Reframing


Dear Eugene,

There is no bad photographer in this day and age.

Or there shouldn't be any.

I don't know if you have a camera phone and had done this before: You took a picture without you knowing, pressed the screen by mistake as your arm swung.  And by the time you witnessed the result of the accident you said to yourself, Hey, that doesn't look too bad at all.

In fact, it was downright beautiful.

So I have a good phone, you said, with a good camera, high definition, great detail, automated luminosity balancing and color enhancement, all these, working together, and a fleeting, lucky happenstance.  You said.

I said.

What I failed to say is the (much) more obvious: That this world is just downright beautiful.  (And my camera just happened to call me out of my unawareness and forgetfulness.)

And if the result of my many "accidents" looks purposeless or meaningless or lifeless, all it takes is a little reframing, cutting off distracting elements from the edge(s), shifting the focus to call attention to where the eyes go, and there, a perfectly transcending, transfixing moment, captured by me.

God in action, and I saw it--More!  I got it!  There is no bad photographer because there is a good God; how more obvious can it be?

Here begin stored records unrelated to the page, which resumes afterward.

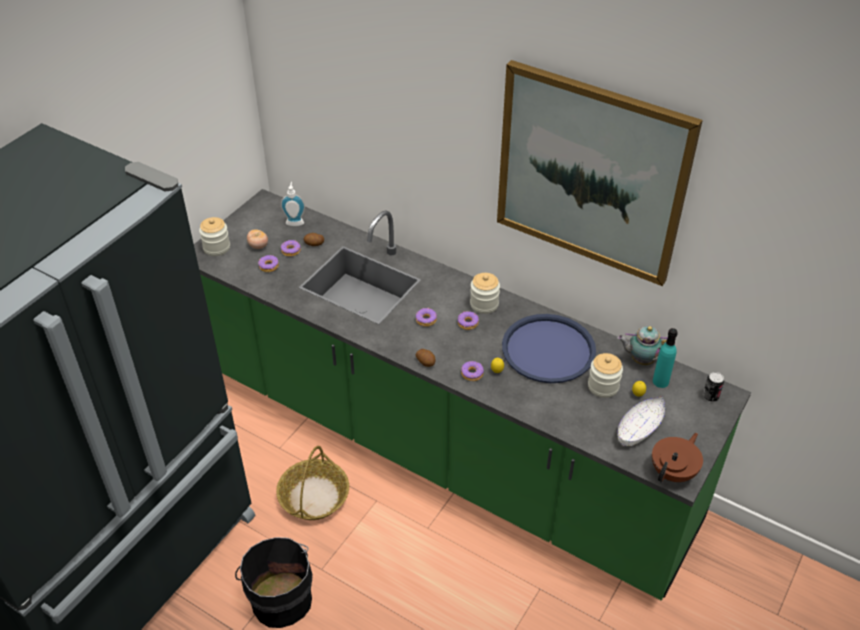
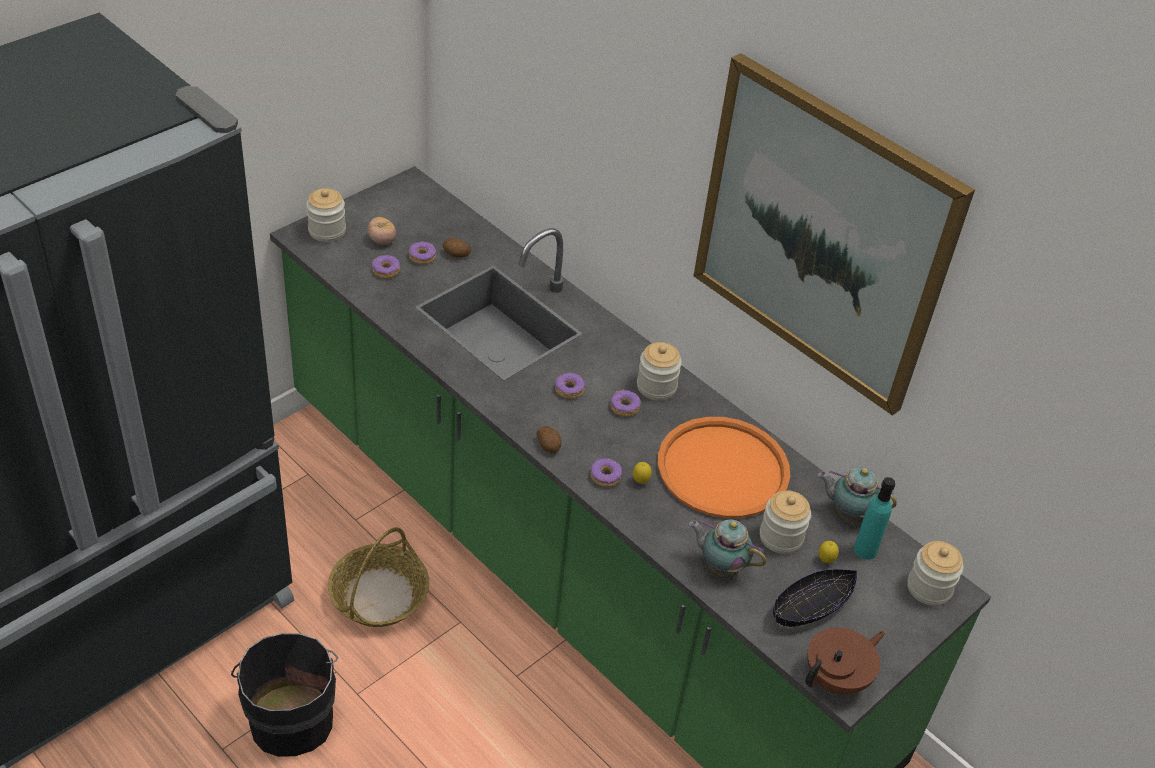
camera: 10 degrees right, 0 degrees up
soap dispenser [281,182,305,226] -> none
blue tray [502,314,596,383] -> orange tray [658,417,790,518]
white bowl [618,397,665,446] -> black bowl [773,569,857,627]
can [703,372,724,402] -> jar [907,541,964,606]
none -> teapot [689,519,767,577]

Yet the obviousness doesn't stop there.

It is also undeniably true and verifiably real that this beautiful world is often a very scary, uninhabitable, inhospitable place.  You can reframe and reshape your "accident" all you want but you won't be able to make sense of it, have peace with it, wake up every morning to greet it with even a reluctant smile.

Life is good, but not all is good.  Sometimes it is bad.  Often quite bad.  Feels like death.

"Maybe it's all utterly meaningless. Maybe it's all unutterably meaningful. If you want to know which, pay attention to what it means to be truly human in a world that half the time we're in love with and half the time scares the hell out of us," Buechner said.

Pay attention.  Pay attention to what it means to be truly human.  Pay attention to the One True Man.

I do believe there are bad photographs, and hence--or, more like, because--there are bad photographers.  Walker Percy said, "Bad books always lie. They lie most of all about the human condition."  So do bad photographs.

Did I contradict myself just now?  We are living in a contradiction, simple as that.  Sorry for being obvious.

If I am a photographer of any good, I should call attention to both the good and bad in this world, I should be aware of both the good and bad in my storytelling in frames.  I should seek to be honest and truthful about the human condition, first of all, in me.

I should leave myself wide open, vulnerable to reframing, to call attention to Truth.

Yours, Alex

Comments

  1. "Vulnerable to reframing..." So would we, perhaps, be helped in our reframing by (extra long) selfie-sticks? So that the picture we reframe includes us, though not necessarily dominating the frame... maybe even off in a corner, quite small, but there... not cropped/framed out? Gracing this picture of God's very good world, imaging somehow the Son? Thanks again, Alex, for your thoughtful reflection on "God in action," and each one of us caught up, somehow, somewhere, in that divine-worldly action.